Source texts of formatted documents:
··········

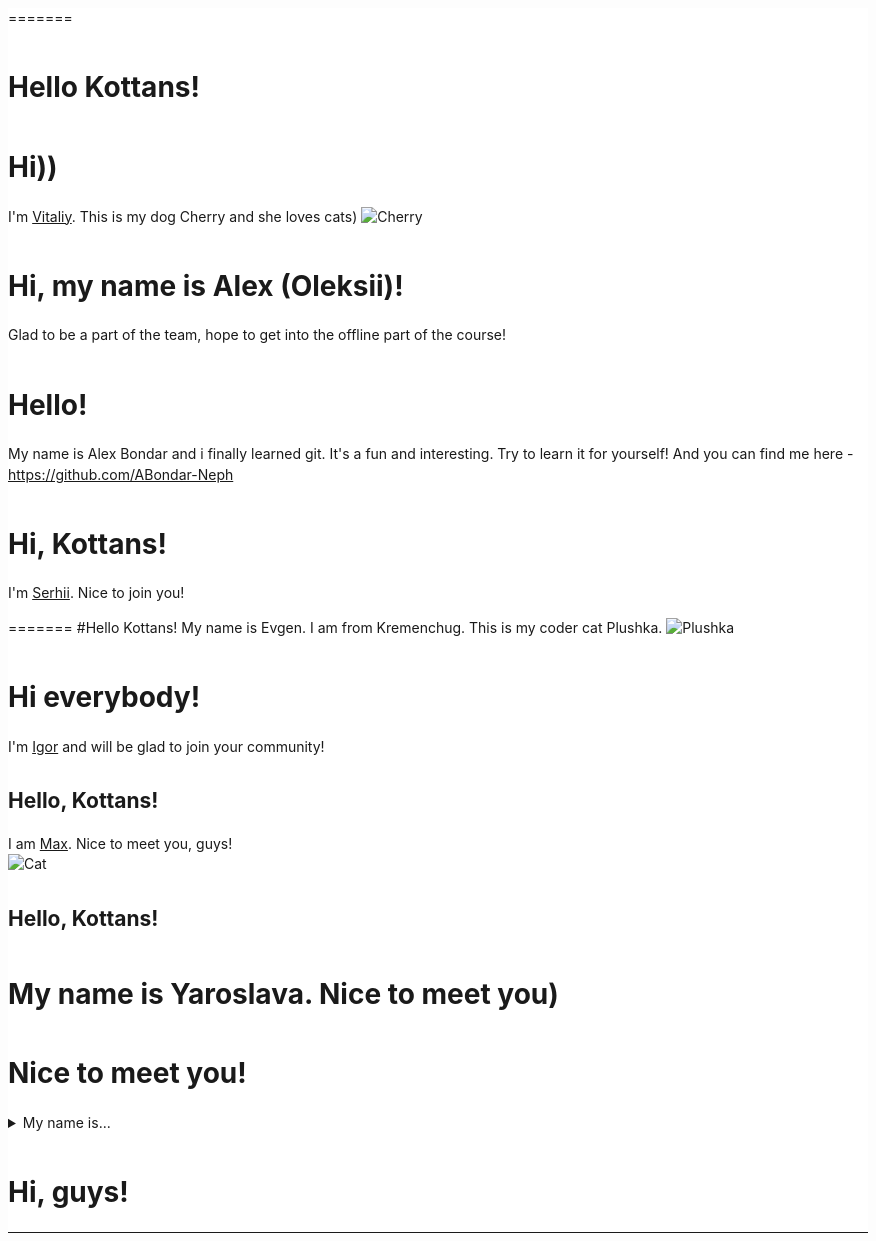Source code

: =======
# Hello Kottans!

# Hi))
I'm [Vitaliy](https://github.com/vitaliy-ol).
This is my dog Cherry and she loves cats)
![Cherry](gif/Mydog.png)

# Hi, my name is Alex (Oleksii)! 
Glad to be a part of the team, hope to get into the offline part of the course!

# Hello!
My name is Alex Bondar and i finally learned git. It's a fun and interesting. Try to learn it for yourself!
And you can find me here - https://github.com/ABondar-Neph

Hi, Kottans!
============
I'm [Serhii](https://github.com/serphiy). Nice to join you!

=======
#Hello Kottans! 
My name is Evgen. I am from Kremenchug.
This is my coder cat Plushka.
![Plushka](gif/plushka.jpg)


Hi everybody!
============
I'm [Igor](http://netcode.pro) and will be glad to join your community!

## Hello, Kottans!
I am  [Max](https://github.com/ms76adf1). Nice to meet you, guys!
<br />
![Cat](assets/images/cat.jpeg)

## Hello, Kottans!
My name is Yaroslava. Nice to meet you)
===
# Nice to meet you!
<details><summary>My name is...</summary></details>

# Hi, guys!

---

··········

[What the exercise asks]: When repeating the entries, leave out every picture and keep the rest exact.

[Solution below]:
Source code

: =======
# Hello Kottans!

# Hi))
I'm [Vitaliy](https://github.com/vitaliy-ol).
This is my dog Cherry and she loves cats)
![Cherry](gif/Mydog.png)

# Hi, my name is Alex (Oleksii)! 
Glad to be a part of the team, hope to get into the offline part of the course!

# Hello!
My name is Alex Bondar and i finally learned git. It's a fun and interesting. Try to learn it for yourself!
And you can find me here - https://github.com/ABondar-Neph

Hi, Kottans!
============
I'm [Serhii](https://github.com/serphiy). Nice to join you!

=======
#Hello Kottans! 
My name is Evgen. I am from Kremenchug.
This is my coder cat Plushka.
![Plushka](gif/plushka.jpg)


Hi everybody!
============
I'm [Igor](http://netcode.pro) and will be glad to join your community!

## Hello, Kottans!
I am  [Max](https://github.com/ms76adf1). Nice to meet you, guys!
<br />
![Cat](assets/images/cat.jpeg)

## Hello, Kottans!
My name is Yaroslava. Nice to meet you)
===
# Nice to meet you!
<details><summary>My name is...</summary></details>

# Hi, guys!

---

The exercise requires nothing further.